Author: Laurentiu Vasiliu
Peracton Ltd.

In the ever-evolving world of finance, Synthetic Data Driven Investment and Trading is emerging as hybrid approach, where financial algorithms are not only powered by traditional financial data (historic and live), but also by synthetic data [1] .
It has the potential to redefine the financial markets landscape [2] from both data markets as well as algorithms’ robustness and performances.

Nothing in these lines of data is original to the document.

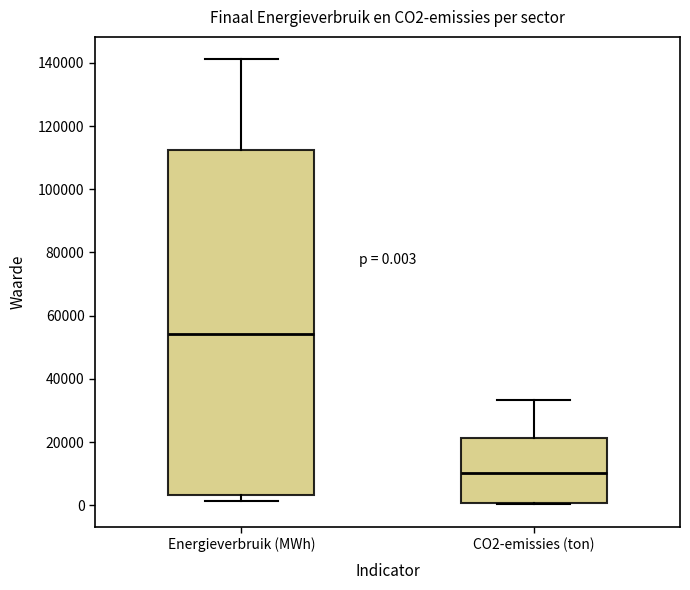

Which box is the tallest, from its lower edge to its upper edge?

Energieverbruik (MWh)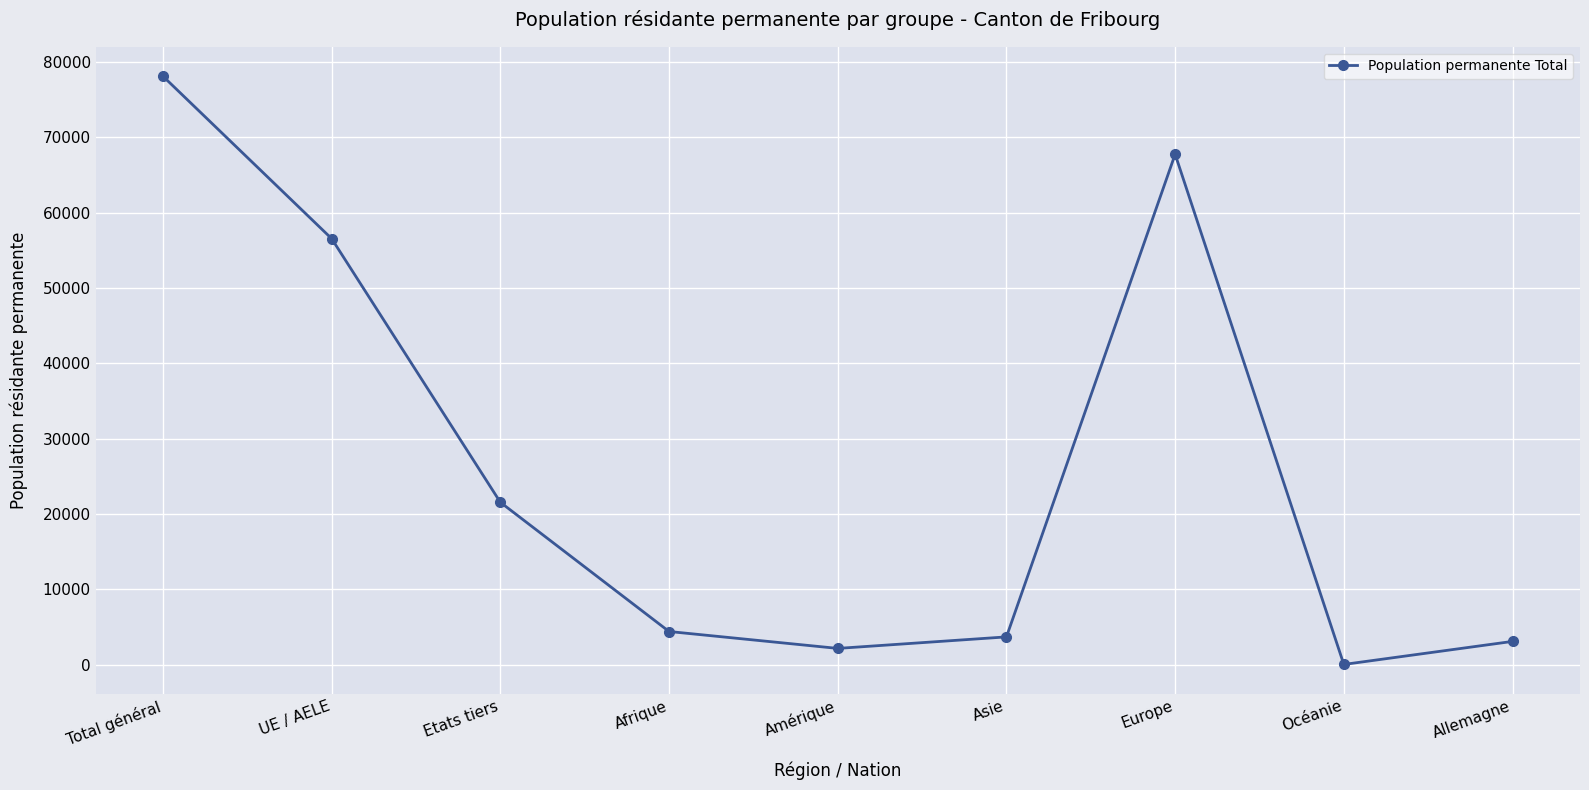

How many values are below 4410?

4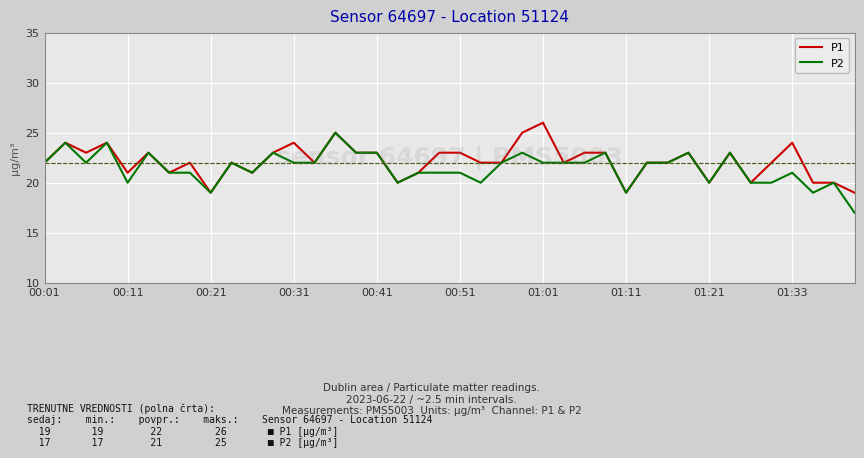

What is the highest value of the P1 series?

26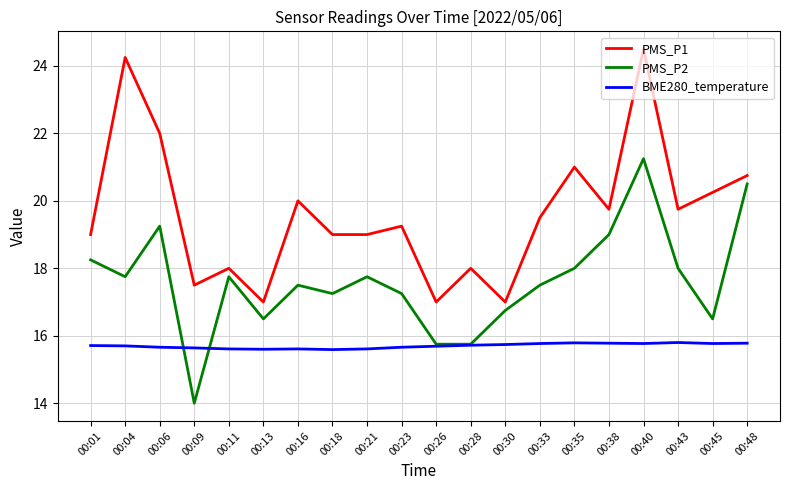

Between 00:09 and 00:11, which series saw the biggest shift?

PMS_P2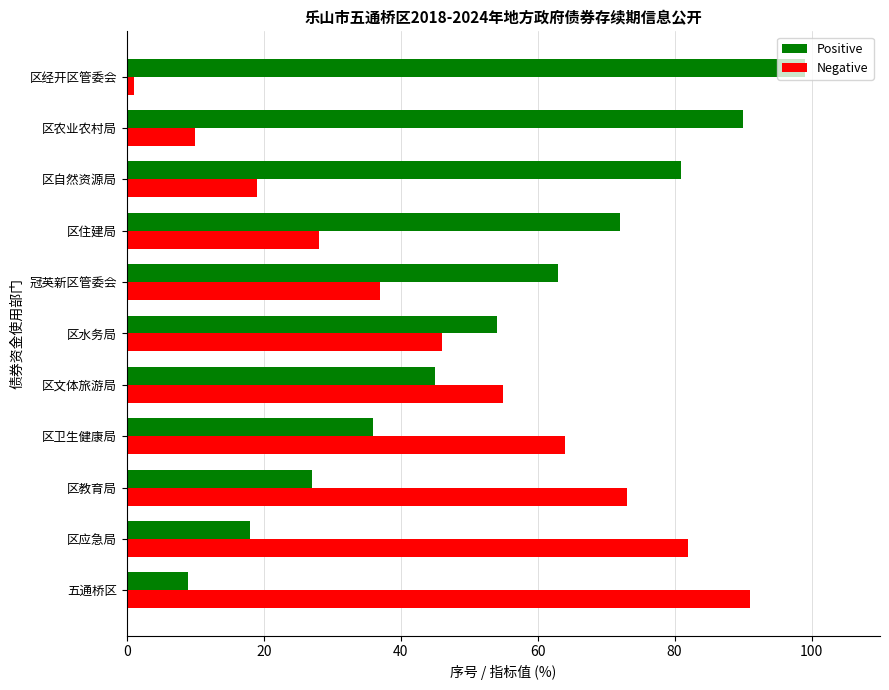

Count the Positive values in the range 27 to 81.

7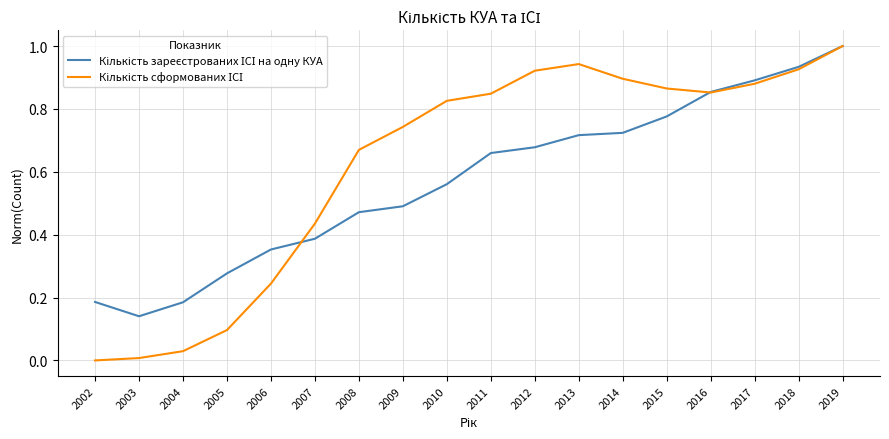

What is the total value across all series at 2013?

1.7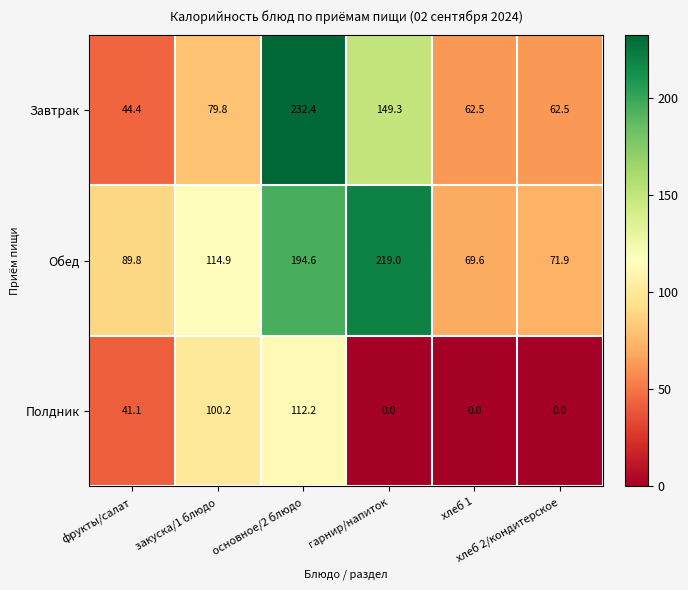

Rank the series by their maximum value, from highest to lowest.

Завтрак, Обед, Полдник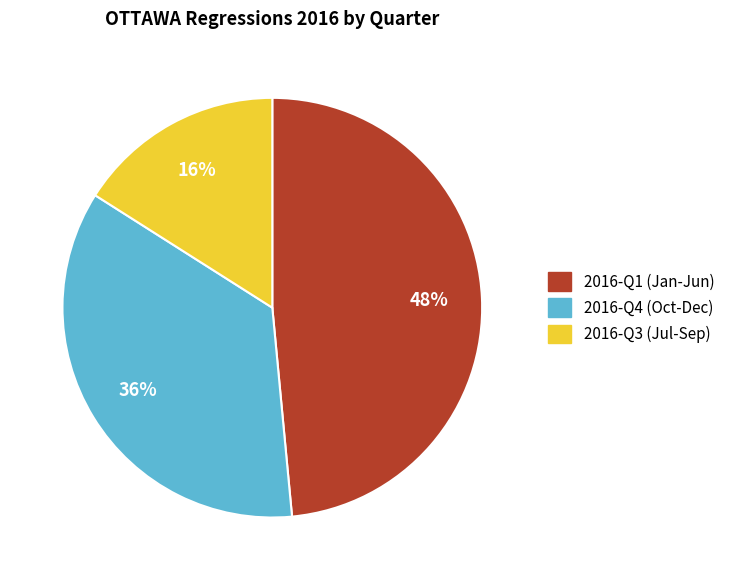

How many slices are in this pie chart?

3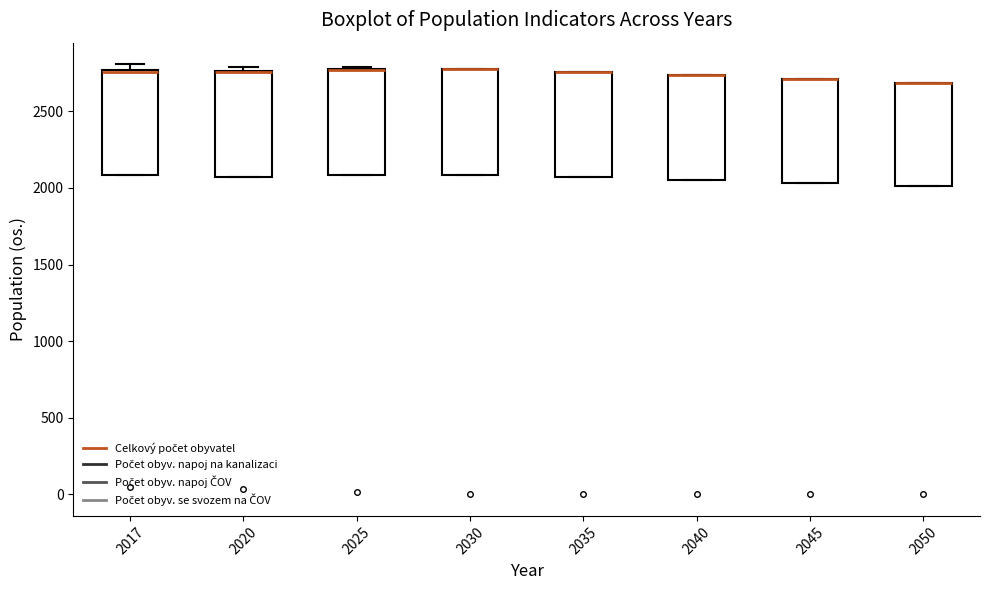

Reading left to right, read every box against the y-axis: the position of its median line, the range the box covers, and the ends of its whiskers. The values are not printed on the chart, so give them approximately, as read against the axis.

2017: median 2750 (drawn on the box's upper edge), box 2100 to 2750, whiskers 2100 to 2800
2020: median 2750 (drawn on the box's upper edge), box 2050 to 2750, whiskers 2050 to 2800
2025: median 2750 (drawn on the box's upper edge), box 2100 to 2750, whiskers 2100 to 2800
2030: median 2800 (drawn on the box's upper edge), box 2100 to 2800, whiskers 2100 to 2800
2035: median 2750 (drawn on the box's upper edge), box 2050 to 2750, whiskers 2050 to 2750
2040: median 2750 (drawn on the box's upper edge), box 2050 to 2750, whiskers 2050 to 2750
2045: median 2700 (drawn on the box's upper edge), box 2050 to 2700, whiskers 2050 to 2700
2050: median 2700 (drawn on the box's upper edge), box 2000 to 2700, whiskers 2000 to 2700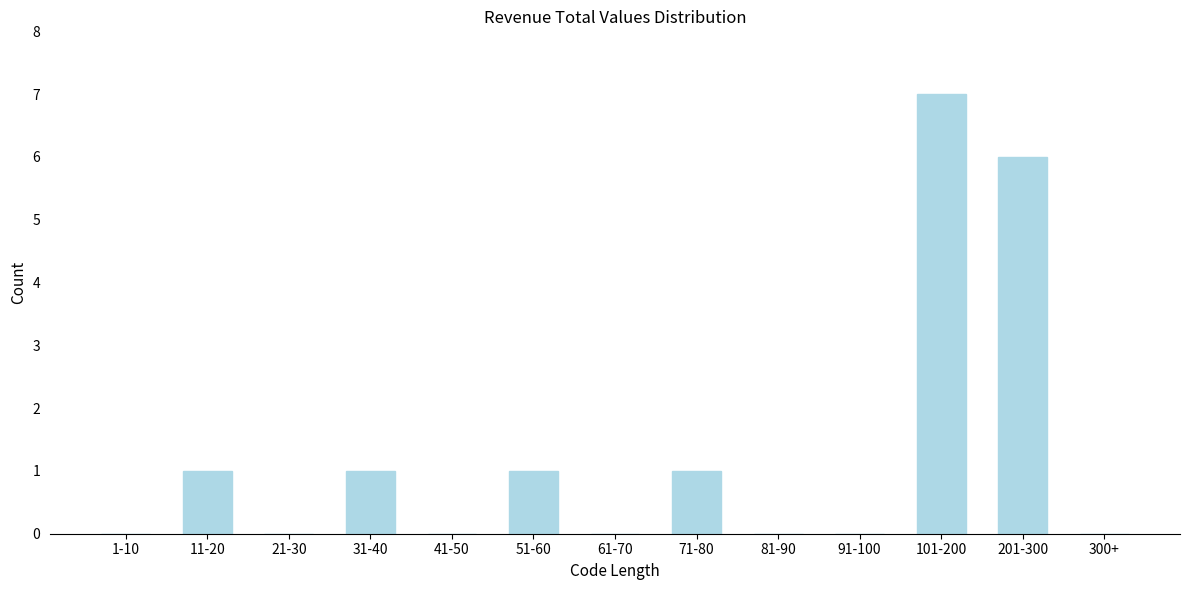

Reading left to right, extract all data points from this chart.

1-10=0	11-20=1	21-30=0	31-40=1	41-50=0	51-60=1	61-70=0	71-80=1	81-90=0	91-100=0	101-200=7	201-300=6	300+=0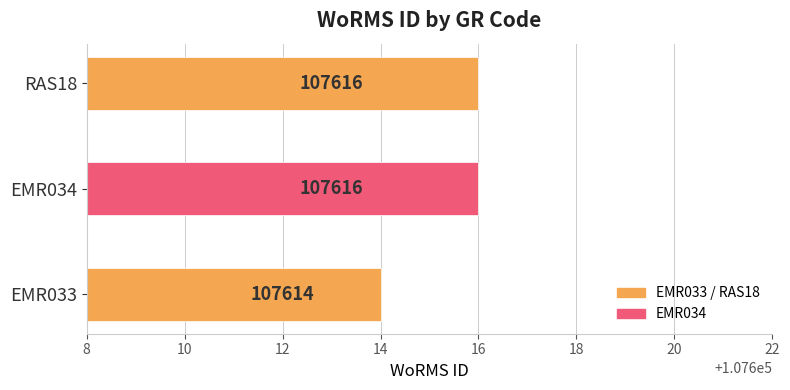

What is the difference between the maximum and minimum values?

2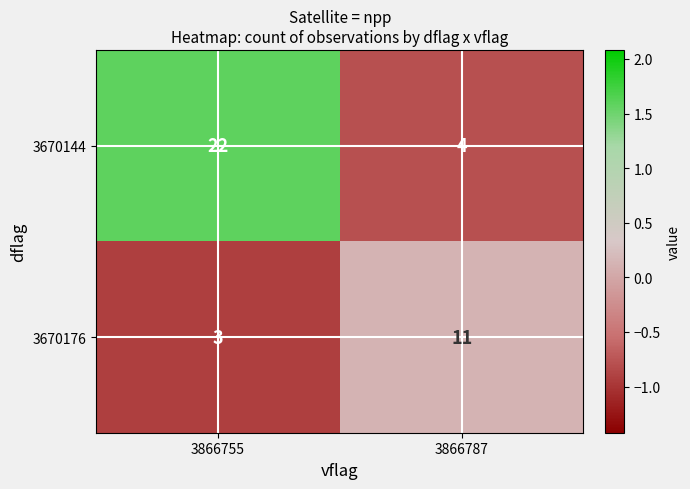

How many data points does each series have?

2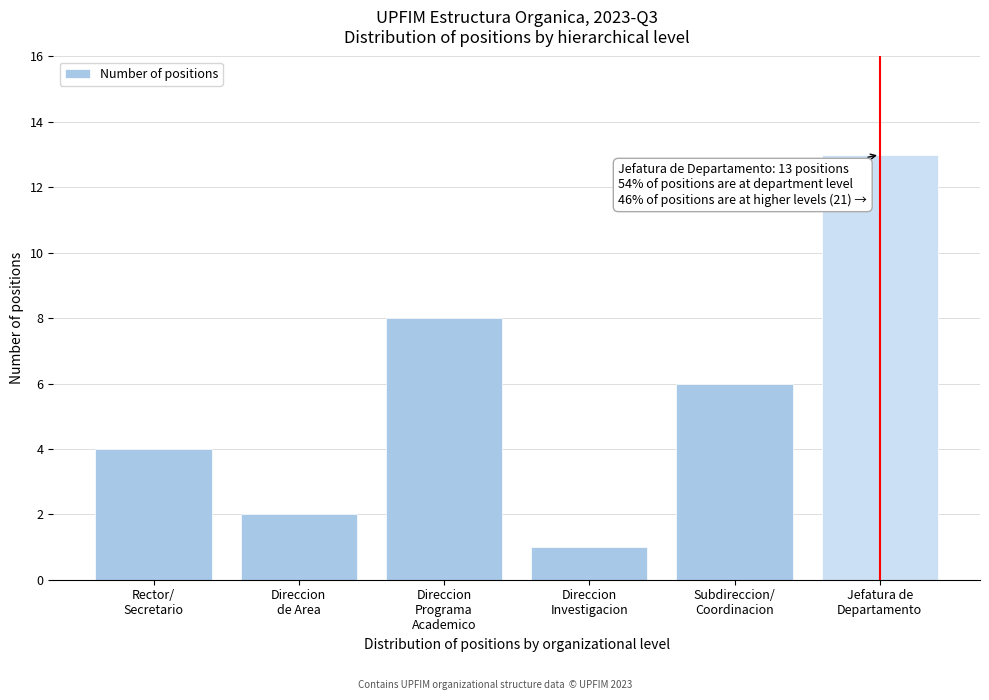

Reading right to left, extract all data points from this chart.

13	6	1	8	2	4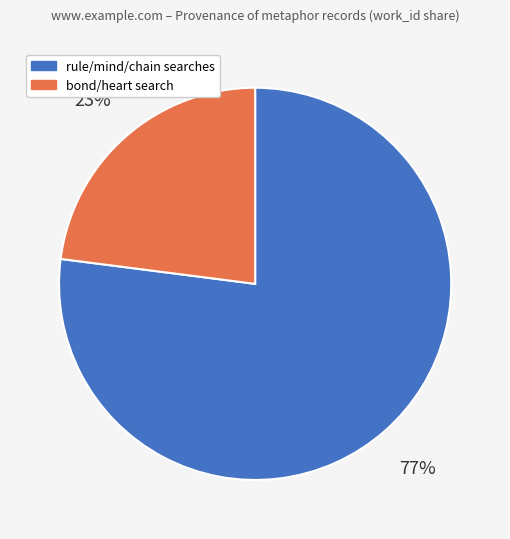

To the nearest percent, what is the difference between the largest and smallest slice percentages?

54%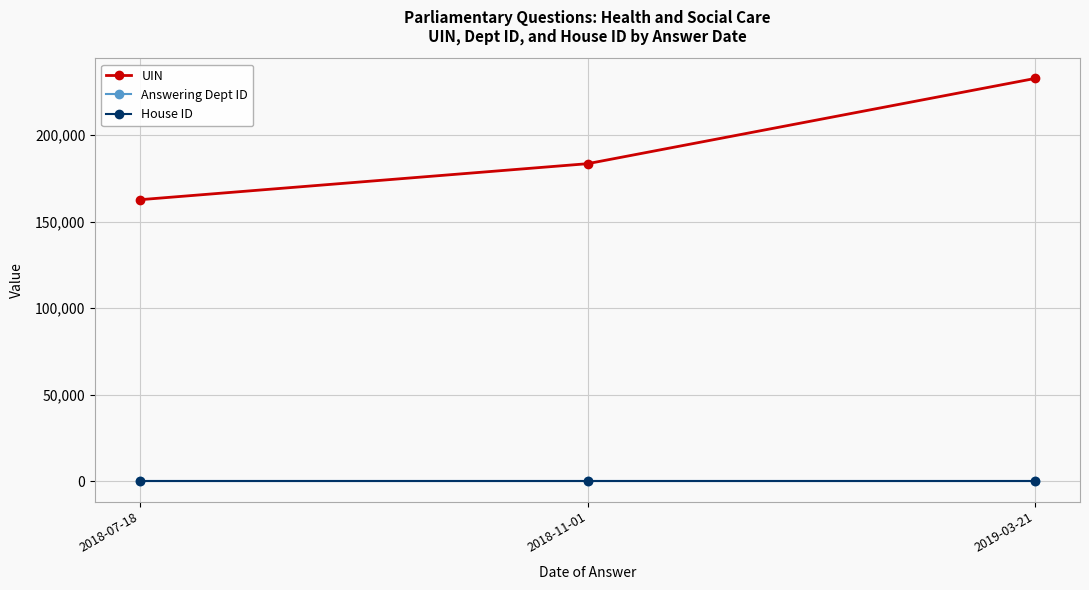

True or false: UIN has a value of 393454 at 2019-03-21.

False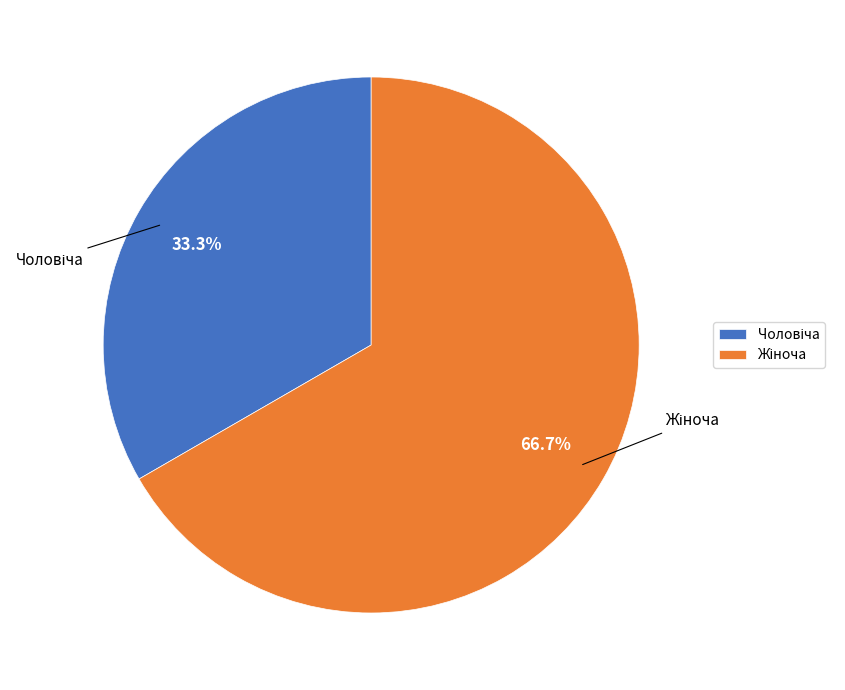

Is there a majority slice in this chart?

Yes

Synthetic Data and Its Impact

Synthetic data is artificially generated data that mimics historic and real-time data in terms of essential characteristics. In the context of investment and trading, synthetic data can be used to simulate various market conditions and investment scenarios, thereby providing a rich and diverse dataset for analysis. It is generated using complex algorithms and can include a wide range of variables, such as stock prices, volume, fundamental data, technical data as well as variables for other securities like options, futures, commodities etc. The key element is that this data captures and reflects the statistical properties of real-world data, while being completely artificial.
Synthetic data serves as the training ground for investment and trading strategies. Machine learning models are used to analyse this data and identify patterns, correlations, and potential investment opportunities. These models are trained, tested, and refined repeatedly on the synthetic data until they achieve the desired level of accuracy and reliability.
The use of synthetic data can lead to significant improvements in portfolio optimization, market anomaly prediction, and risk management. By simulating a wide range of market conditions and scenarios, synthetic data allows fund managers to test their strategies in a risk-free environment before implementing them in the real market.
Once the investment strategies have been intensively tested on synthetic data, they are then applied to real market data. However, the transition from synthetic data to real data is not a simple one-to-one process. The real world is much more complex and unpredictable than any synthetic environment. To account for this, an intermediary process called generically ‘back testing’ is used. Backtesting involves applying the investment strategies to historical real-world data. This allows investors/traders to see how their strategies would have performed in the past and then make necessary adjustments.
Furthermore, performances are continuously monitored on the real market data. Sophisticated risk management techniques are used to ensure that their strategies are performing as expected and adjust them as necessary based on real-world market conditions.
In essence, synthetic data serves as the training and testing ground, while the real market data is the ultimate playing field. The goal is to use synthetic data to develop investment strategies that can then navigate the complexities and uncertainties of the real financial markets.

GraphMassivizer Project and Synthetic data
The platform created within GraphMassivizer project will enable fast semi-automated creation of realistic and affordable synthetic financial data sets in extreme data quantities (PB level), unlimited in size and accessibility for green investment and trading. Such data can be used for the three next core topics at the heart of investment and trading:

Portfolio Optimization
Synthetic data can help optimize portfolios by enabling traders and fund managers to test various portfolio combinations and strategies under different market conditions including green type of investments. This can lead to the creation of more robust and diversified portfolios that can withstand market volatility and deliver consistent returns.

Modelling Market Anomalies
Market anomalies, such as sudden price jumps or crashes, can significantly impact investment and trading performance. Synthetic data can help model these anomalies by simulating their occurrence and studying their impact on various investment strategies. This can enable traders and fund managers to devise strategies to mitigate the impact of these anomalies.

Risk Management
Risk management is a critical aspect of any investment and trading strategy. Synthetic data can enhance risk management by providing a comprehensive understanding of various risk factors and their interplay under different market conditions. This can help traders and fund managers to better manage risk and protect their investments.

Addressing Concerns
Despite the potential benefits, the use of synthetic data in investment and trading may raise concerns related to transparency and investor confidence. Investors and traders may be wary of the artificial nature of synthetic data and its implications for investment decisions.
To address these concerns, it is crucial to ensure that the process of generating and using synthetic data is transparent and well-documented. Investors and traders should be provided with clear explanations of how synthetic data is used/can be in investment decision-making and how it contributes to the overall performance of a portfolio.
Moreover, rigorous testing and validation of synthetic data can help build investor confidence. By demonstrating that synthetic data can accurately mimic real market conditions and contribute to successful investment strategies, hedge funds can convince investors of its value.

Synthetic Data Powered Investment and Trading represents a promising new frontier in the investment and trading world. By harnessing the power of synthetic data, investors and traders can optimize portfolios, predict market anomalies, and manage risk more effectively.


[1] Synthetic Equity Market Data, J.P.Morgan, (accessed March 2024)
[2] JPMorgan’s AI team might need synthetic data expertise, McMurray, A., Jan. 2024 (accessed March 2024)